As as been said before fiber can be anaerobically fermented by the colonic microflora to short chain fatty acids (in addition to CO2, H2, etc). Because it's an anaerobic process, less energy is recovered from fermentable fiber than 4kcal/g. Foods that contain large amounts of hemicellulose and pectins such as fruits and vegetables are more fermentable than foods high in cellulose.
Do I count fiber? Nope. I can't be bothered. It's probably just as eas4y to subtract it all. Or you could subtract half of it which is technically more correct.
I just copied my previous post. LOL
No way I was retyping that.
Hah, damn straight, especially not with that hand.
Man I love reading that post.
its as nutrition as eating cardboard witht the staples still in it.
I have been wonder about this issue for a while.

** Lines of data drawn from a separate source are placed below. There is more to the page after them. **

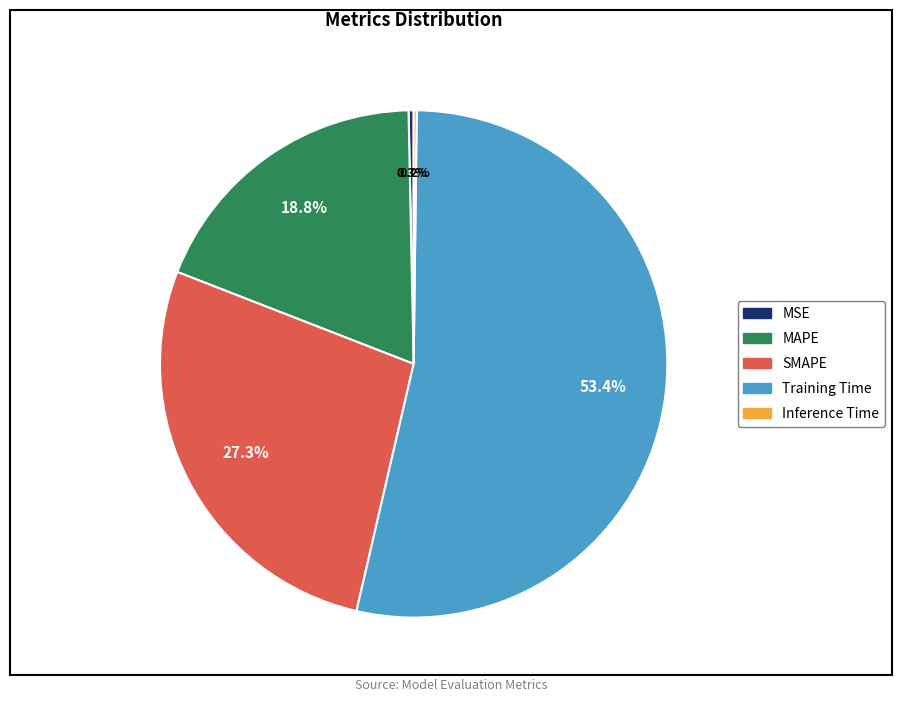

Approximately how many times larger is the value at SMAPE compared to Training Time?

0.5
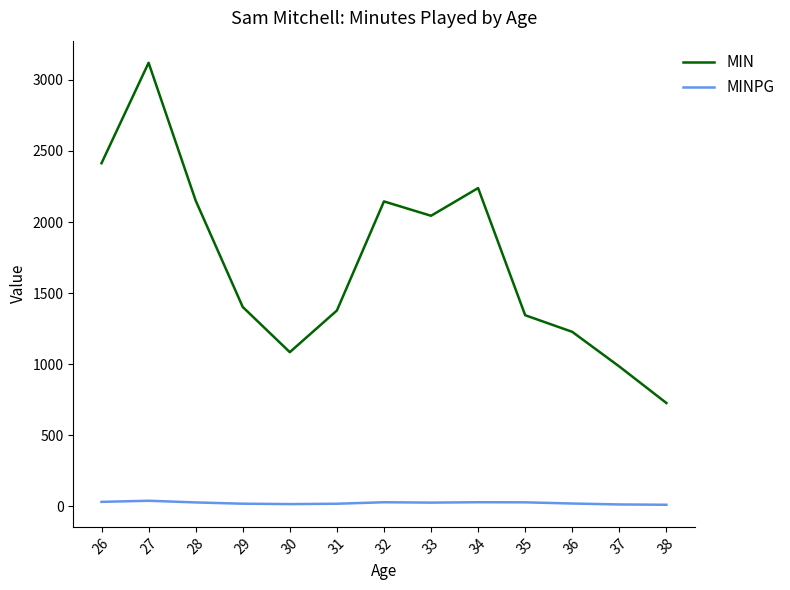

What is the minimum value for MIN?

726.0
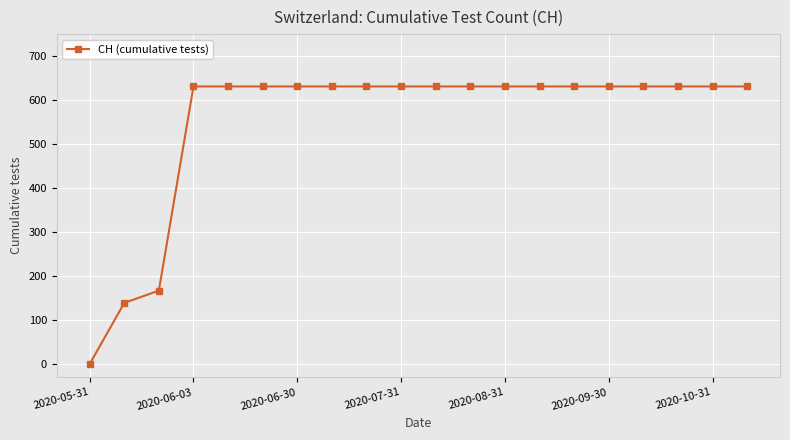

Does the chart display data point markers on the line(s)?

Yes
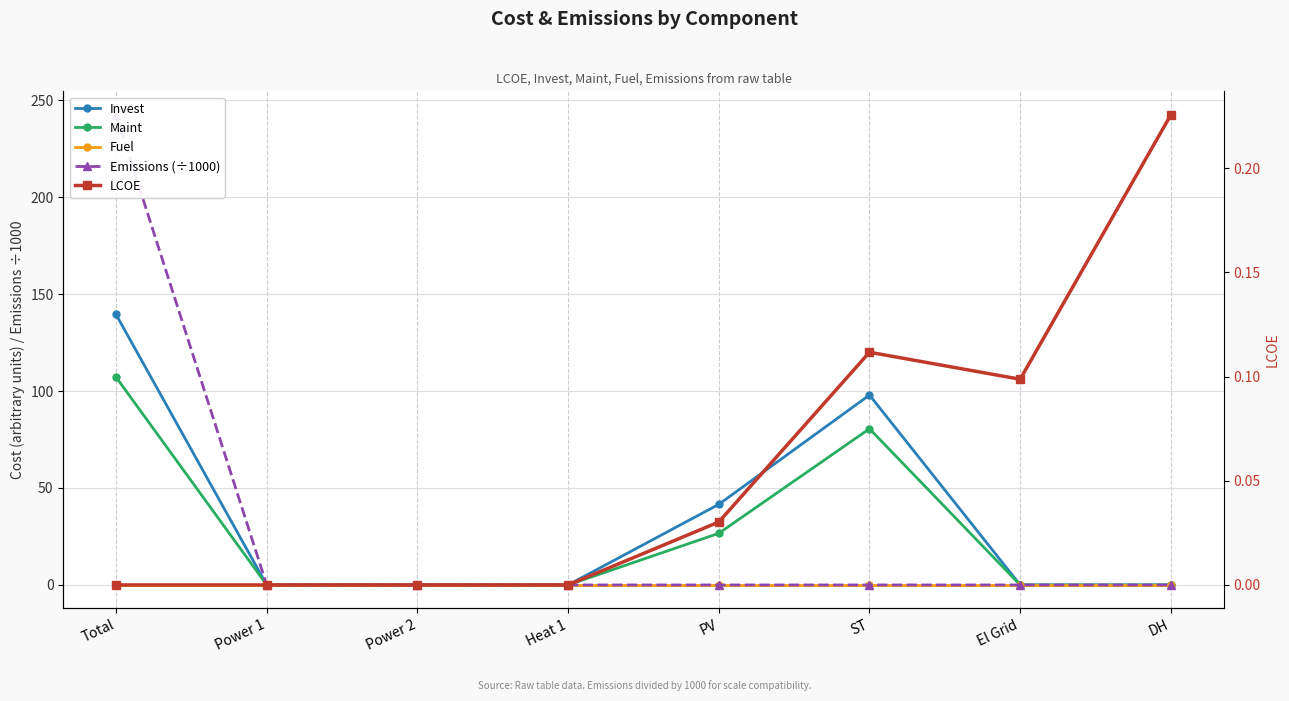

What is the total value across all series at El Grid?

0.1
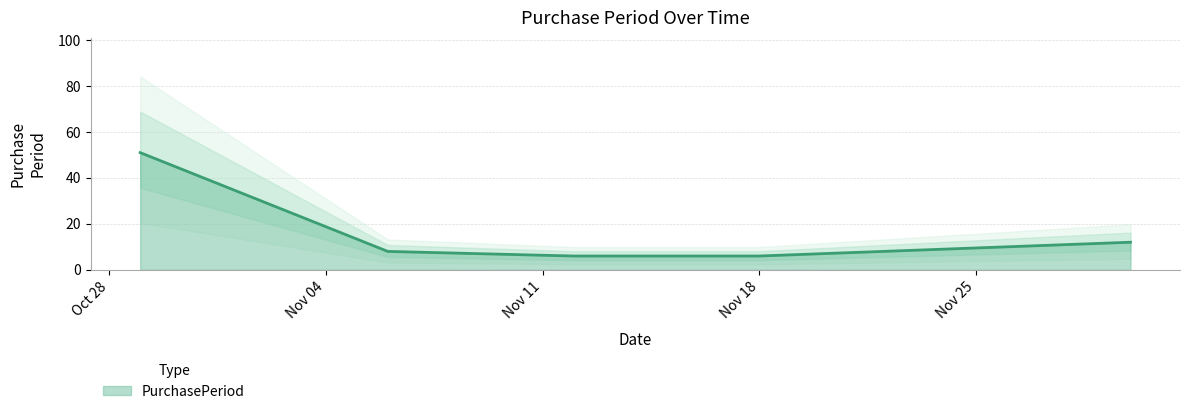

Does the chart display data point markers on the line(s)?

No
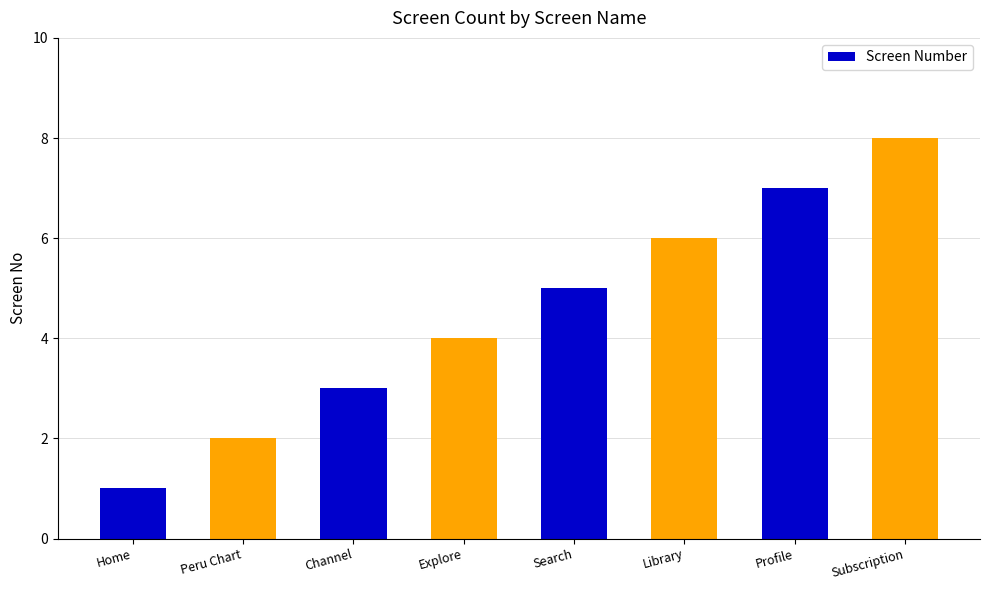

Approximately how many times larger is the value at Home compared to Library?

0.2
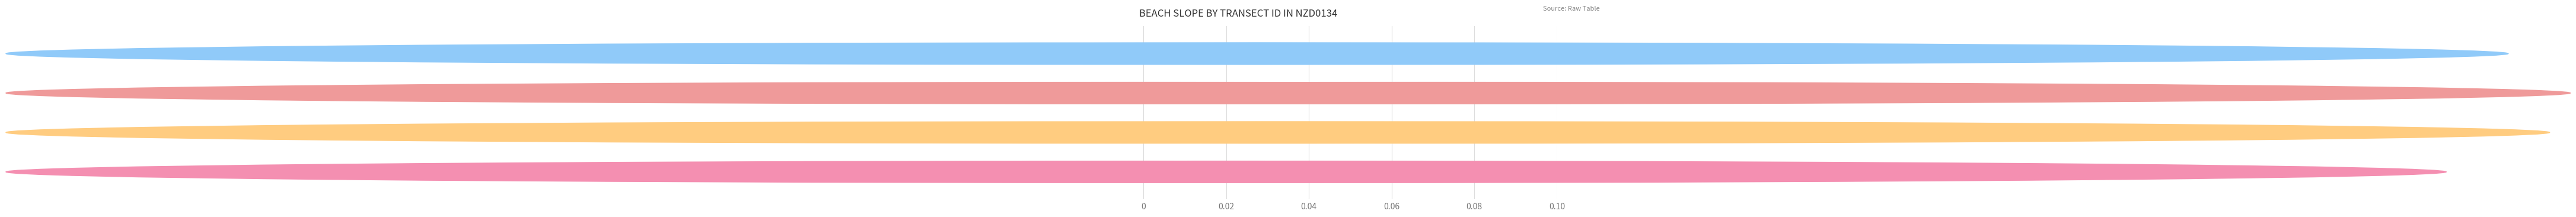

Count the values in the range 0 to 1.

4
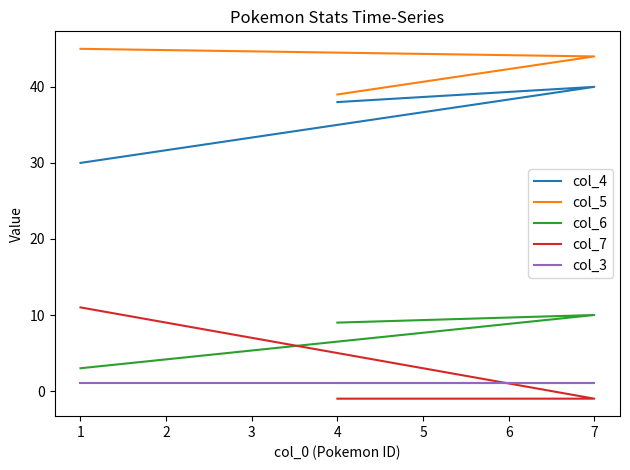

Rank the series at 1 from lowest to highest value.

col_3, col_6, col_7, col_4, col_5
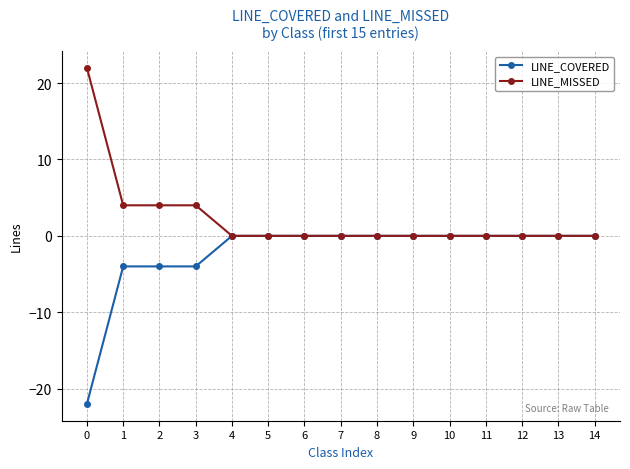

How many series are shown in this chart?

2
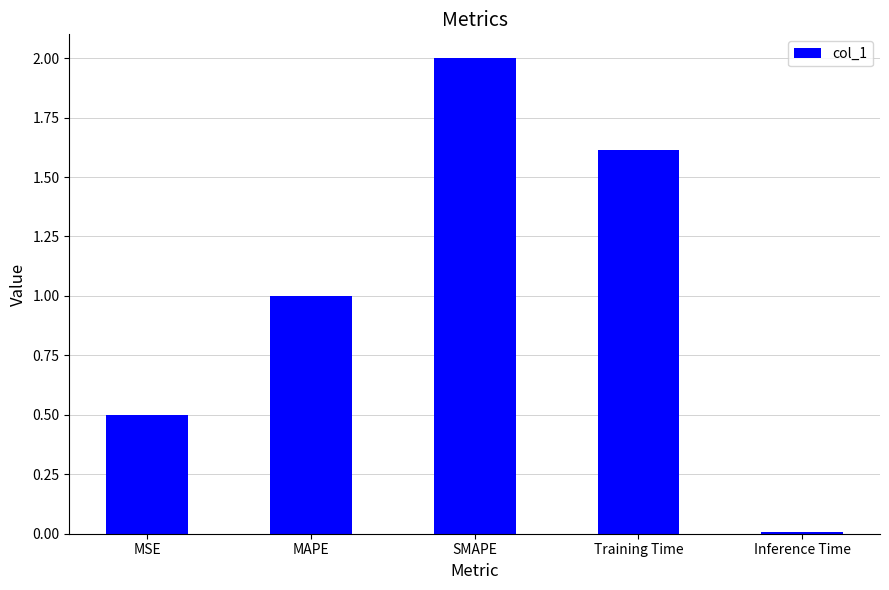

How many data points are less than 1?

2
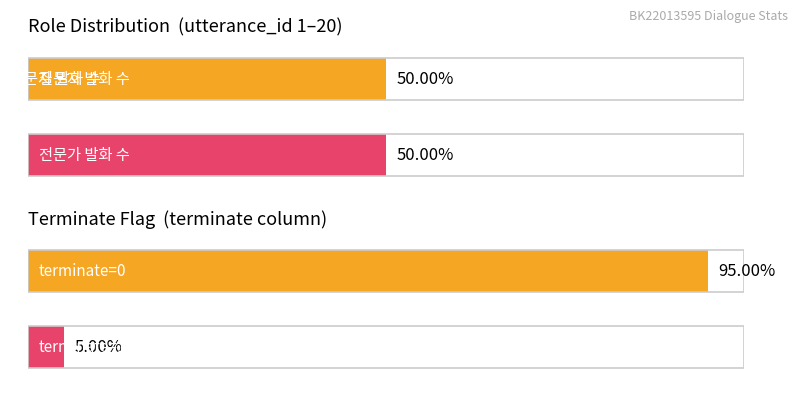

At how many categories does at least one series exceed 15?

3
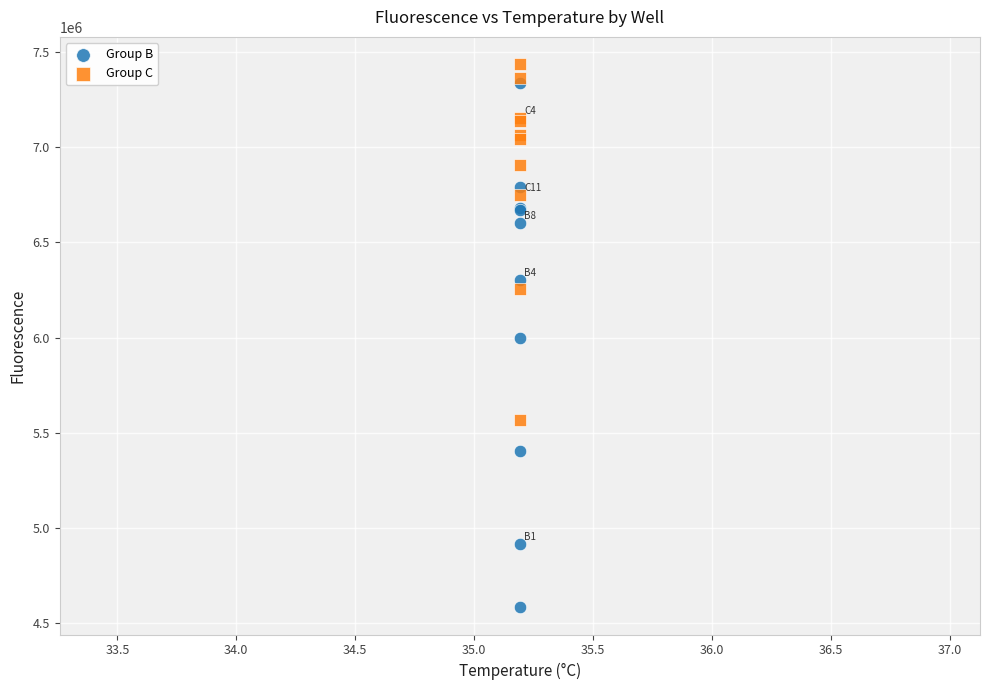

Which series contains the lowest Y value?

Group B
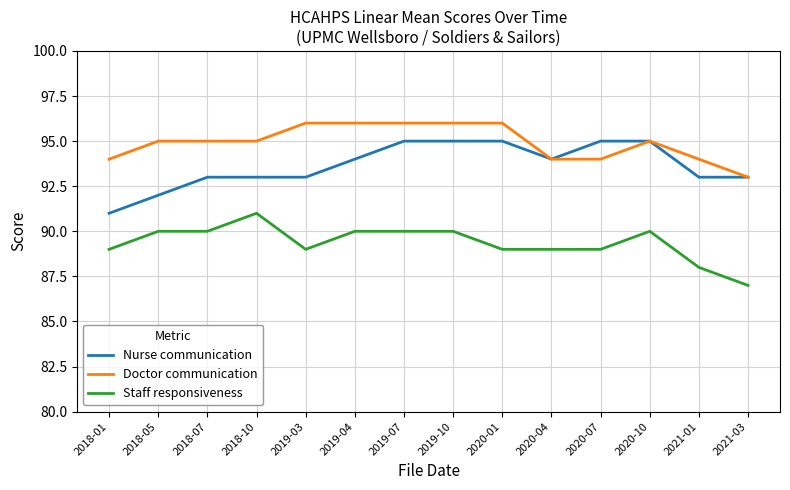

True or false: Staff responsiveness and Doctor communication intersect in this chart.

False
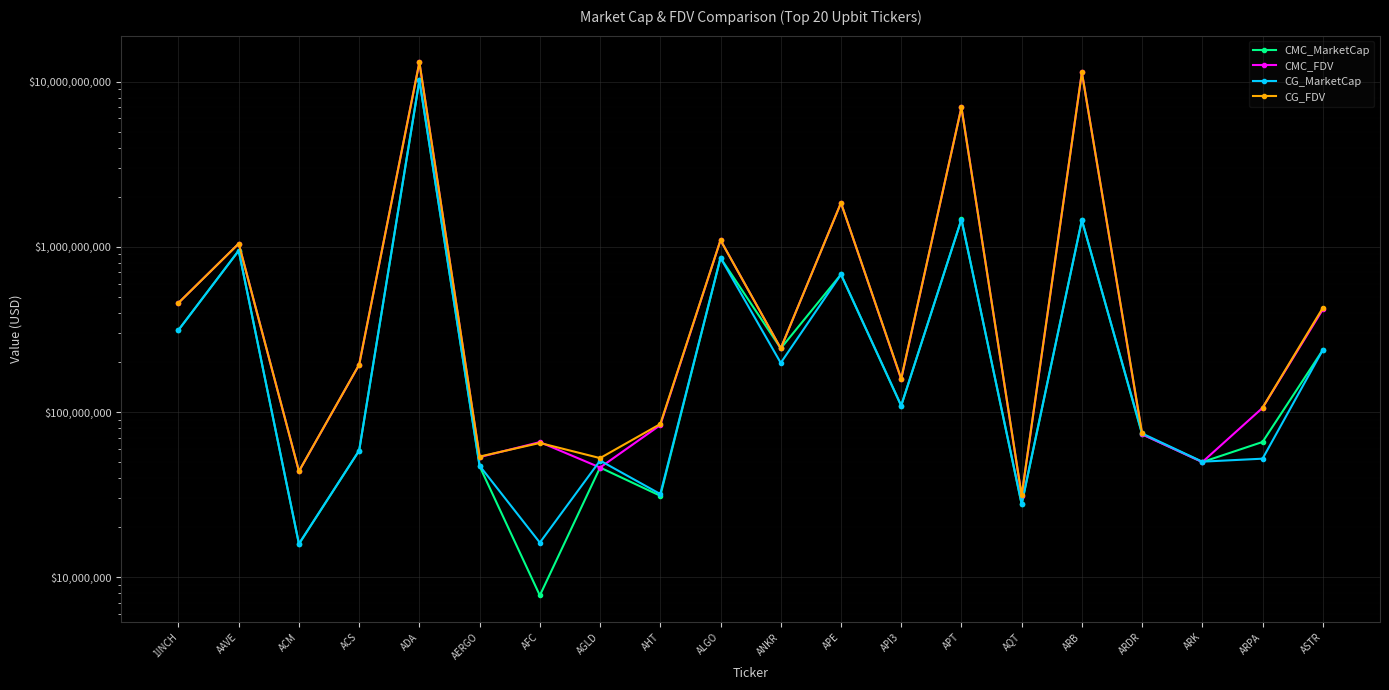

True or false: CG_MarketCap and CMC_MarketCap intersect in this chart.

True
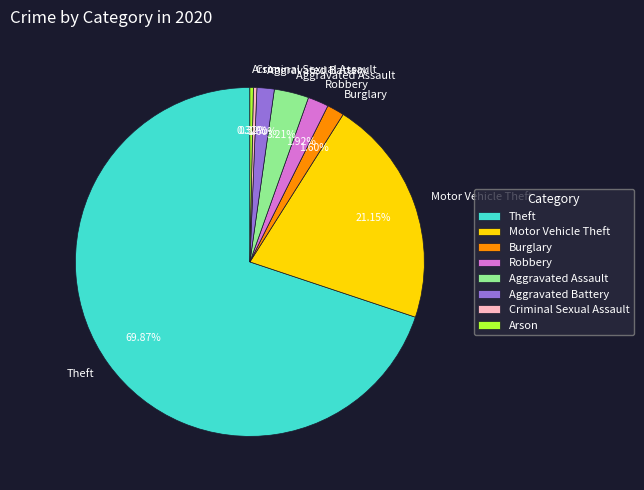

What is the majority slice?

Theft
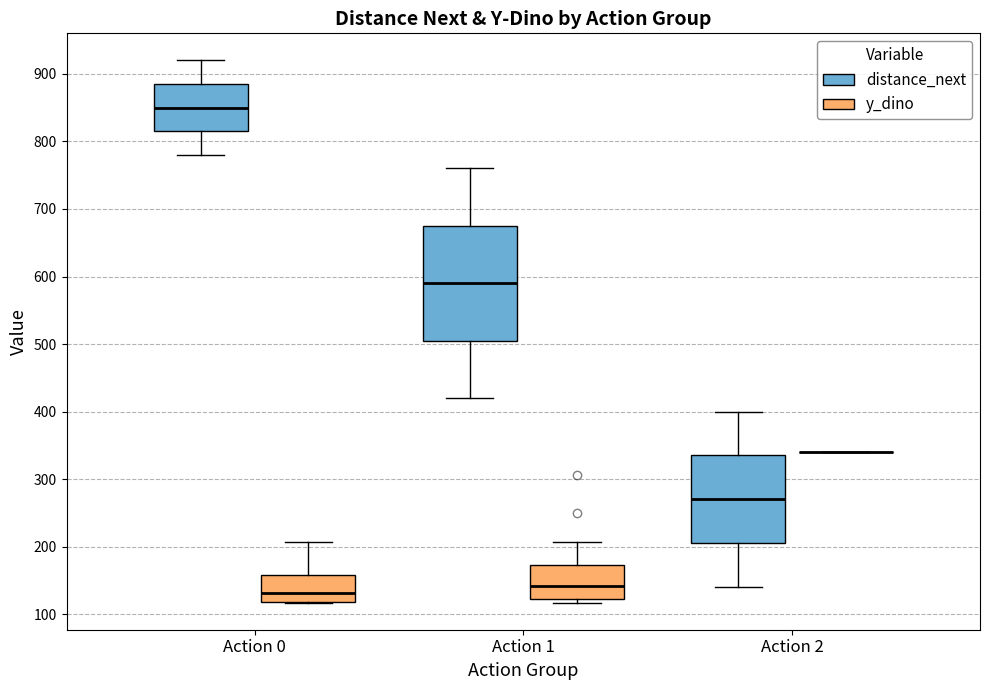

Reading left to right, read every box against the y-axis: the position of its median line, the range the box covers, and the ends of its whiskers. The values are not printed on the chart, so give them approximately, as read against the axis.

Action 0 (distance_next): median 850, box 820 to 890, whiskers 780 to 920
Action 0 (y_dino): median 130, box 120 to 160, whiskers 120 to 210
Action 1 (distance_next): median 590, box 510 to 680, whiskers 420 to 760
Action 1 (y_dino): median 140, box 120 to 170, whiskers 120 (just below the box's lower edge) to 210
Action 2 (distance_next): median 270, box 210 to 340, whiskers 140 to 400
Action 2 (y_dino): box collapsed to a line at 340, whiskers 340 to 340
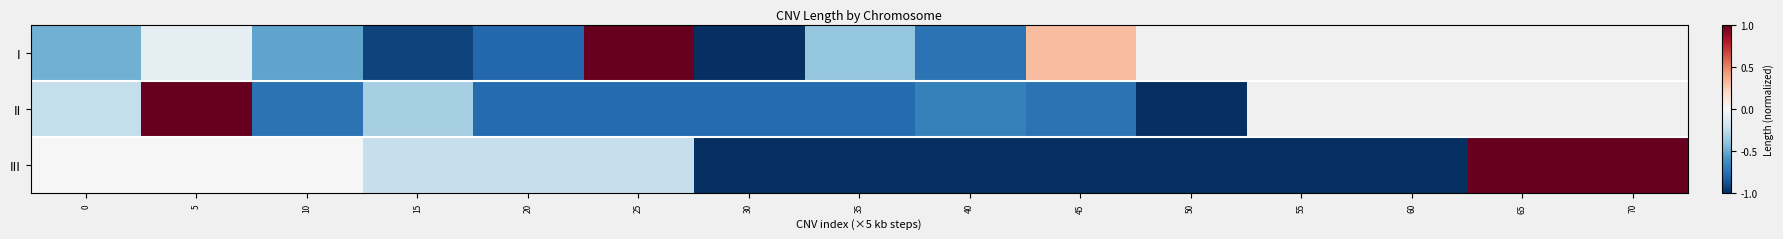

Count the number of data series in this chart.

3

I subtract fiber from my total carb count, but dont take the time to screw with the calorie totals.
Do you take the time to subtract from the kcal total also?
I'm just wondering because I'm eating, as we speak, a tri-o-plex(damn good) which lists at 34g carbs but only has 9 impact carbs becasue of "fiber, glycerin, oats, oat flour".
Trioplex bars were tested and came back with lower protien, higher fat, and much higher carb count than listed on the package. Check the link.
You know what? I literally don't even think about fiber. I don't even subtract it. I just work off the total carb count. You can really only worry about so much, and unless you're consuming tons of fiber, I don't feel it will add up to much difference.
Having said that, maybe I'll start subtracting some fiber grams ... or half of them anyway.
For some reason my endocrinologist said you can subtract the fiber, but not until there is a minimum of 5 grams of fiber. So, for example, if there are 3 grams of fiber, you count them as 3 grams of carbs, but if there are 6 grams of fiber you can count them as zero carbs.
I have no idea of where he came up with that, but that's what they tell their diabetic patients. I like Thunder's explanation better.
roc, lots of good input, here, and different points of view.
The bottom line is that if you're eating very few carbs, you could make persuasive argument for subtracting fiber from total carbs. And if you're bulking or not on a carb-restricted diet, you could make persuasive argument for NOT subtracting fiber from total carbs.
Either way you choose to go, if you're keeping a food log, you'll be making adjustments to your program along the way so that you continue to progress towards your goals.
Thanks everyone, I was just wondering what everyone thoughts were on the subject. I never go by carb advantage labels, probably why I never eat protein bars, because of the misleading labels, in my mind anyway.
Yes, the food log does make things much easier after a while.